Mi querida Big-Bang:

La mujer, en los cincuenta, no para de hablar por el móvil, que sostiene con esas garras de uñas largas pintadas de nácar que sólo llevan las mujeres de cincuenta que siguen llevando los zapatos a juego con el bolso, el brushing de peluquería y los tacones de tres cuatro centímetros. La tengo al lado y me molesta, porque ha llegado con un cargamento de bolsas de tienda pija con pretensiones y confección made in China, ha pasado su culo por delante de mí sin disculparse y va a ser mi compañera de AVE si los dioses no lo impiden.

Como la prejuiciosa que soy, es oler su perfume L Air du Temps, ver sus mechas rubias del Partido Popular (con todos los respetos, pero, chicas, hay vida más allá del rubio dorado estilo Luis XVI) y saber que es arrogante, mezquina, amiga inseparable del Biomanán y chunga, muy chunga. A la azafata le dice: “me vas a traer un café”. A mí me mete las páginas impares de La Razón y de ABC por el ojo cada dos por tres y a su empleada de hogar, a la que da por saco telefónico cuatro veces en el trayecto, la trata con un desdén tal que siento tentaciones de tirarle el café en su caftán de raso sintético azul marino.

Como soy mala, imagino que la chunga está casada desde hace treinta años con el mismo. Un hombre que dejó de fijarse en ella hace dos décadas y que no se acuesta sin asegurarse de que está dormida. No trabaja fuera de casa, si acaso en una tienda de bisuteria de alto standing y baja calidad a tiempo parcial. Los martes y los jueves queda con sus amigas, clasistas como ella, y comentan cómo está el servicio latinoamericano. Lee -aquí no adivino, lo lleva encima- el libro sobre Jesús Aquirre de Manuel Vicent, y lleva bragas de cuello vuelto, de las que comprimen y recolocan la lorza. Cree que aún está buena, y fantasea con ello cada vez que un masajista pasa sus brazos fornidos por los pliegues de su espalda sudorosa.

No es que tenga nada contra esas tías, es que me agrede su arrogancia. Son las mismas que van al cine a ver pelis sesudas del tipo “La sonrisa de la Mona Lisa”, y luego comentan la gran “calidad fotográfica” del filme y que los actores son “como la copa de un pino” (una comparación carpetovetónica para no decir nada). Sus hijas -con nombre de perro- las odian, pero las acompañan a comprar en Zara chaquetas de imitación de Lanvin a las que recortan la etiqueta en cuanto llegan a casa para dar el pego. En sus casas la fruta se compra por unidades y el choped reina en la nevera. Pero sueñan con que son ricas cuando se cuelgan del cuello un colgante de Tous con osos perezosos.

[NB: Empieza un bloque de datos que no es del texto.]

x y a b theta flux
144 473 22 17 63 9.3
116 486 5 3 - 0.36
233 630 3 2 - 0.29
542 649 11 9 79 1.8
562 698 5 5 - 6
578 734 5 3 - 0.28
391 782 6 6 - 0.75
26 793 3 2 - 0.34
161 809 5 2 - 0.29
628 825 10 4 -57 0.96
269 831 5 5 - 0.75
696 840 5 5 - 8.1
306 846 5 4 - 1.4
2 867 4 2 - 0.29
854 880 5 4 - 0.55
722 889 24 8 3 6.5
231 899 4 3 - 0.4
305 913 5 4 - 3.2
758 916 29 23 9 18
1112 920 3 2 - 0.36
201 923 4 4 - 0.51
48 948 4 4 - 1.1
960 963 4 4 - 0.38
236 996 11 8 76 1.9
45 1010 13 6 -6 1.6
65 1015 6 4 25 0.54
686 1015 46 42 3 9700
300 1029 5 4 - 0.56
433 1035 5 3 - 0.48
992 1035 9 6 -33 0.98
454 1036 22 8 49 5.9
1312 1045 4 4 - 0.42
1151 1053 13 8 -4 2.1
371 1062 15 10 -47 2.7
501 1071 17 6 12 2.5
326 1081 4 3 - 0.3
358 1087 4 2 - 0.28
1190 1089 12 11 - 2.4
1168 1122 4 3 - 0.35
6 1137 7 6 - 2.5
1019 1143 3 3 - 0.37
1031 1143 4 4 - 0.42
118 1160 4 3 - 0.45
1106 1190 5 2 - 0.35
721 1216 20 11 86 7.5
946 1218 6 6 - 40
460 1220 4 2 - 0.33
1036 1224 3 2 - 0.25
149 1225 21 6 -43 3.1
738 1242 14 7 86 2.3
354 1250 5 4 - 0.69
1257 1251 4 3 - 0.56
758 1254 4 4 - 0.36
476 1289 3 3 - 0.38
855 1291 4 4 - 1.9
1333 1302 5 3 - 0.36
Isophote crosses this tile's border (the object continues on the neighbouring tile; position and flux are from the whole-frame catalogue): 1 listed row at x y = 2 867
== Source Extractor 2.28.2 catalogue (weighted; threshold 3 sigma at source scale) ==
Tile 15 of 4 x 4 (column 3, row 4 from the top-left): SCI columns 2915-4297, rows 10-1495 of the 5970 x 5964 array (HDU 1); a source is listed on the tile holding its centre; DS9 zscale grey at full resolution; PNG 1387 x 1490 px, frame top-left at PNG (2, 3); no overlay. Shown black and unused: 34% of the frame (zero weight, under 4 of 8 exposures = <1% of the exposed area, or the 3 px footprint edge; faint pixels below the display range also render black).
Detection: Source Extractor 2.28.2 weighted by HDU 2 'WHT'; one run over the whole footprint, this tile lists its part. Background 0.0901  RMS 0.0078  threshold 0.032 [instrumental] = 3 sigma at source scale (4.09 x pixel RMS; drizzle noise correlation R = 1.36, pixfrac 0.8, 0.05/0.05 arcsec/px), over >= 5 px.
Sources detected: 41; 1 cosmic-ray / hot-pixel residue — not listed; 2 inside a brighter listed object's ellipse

Si te cuento todo esto es porque ayer no me atreví a decirle a la chunga que cerrara las piernas porque me estaba invadiendo mi espacio vital. Que se lavara manos y cuello porque me estaba invadiendo mi espacio olfativo. Que apagara el teléfono porque me estaba reventando los oídos, que comiera con los codos pegados al cuerpo porque estaba delatando su baja cuna y pésima educación. Y, sobre todo, que los tejidos sintéticos, como el de su vestido, provocan rozaduras y hacen que el desodorante te abandone sin preaviso. Y con el desodorante, la humanidad entera.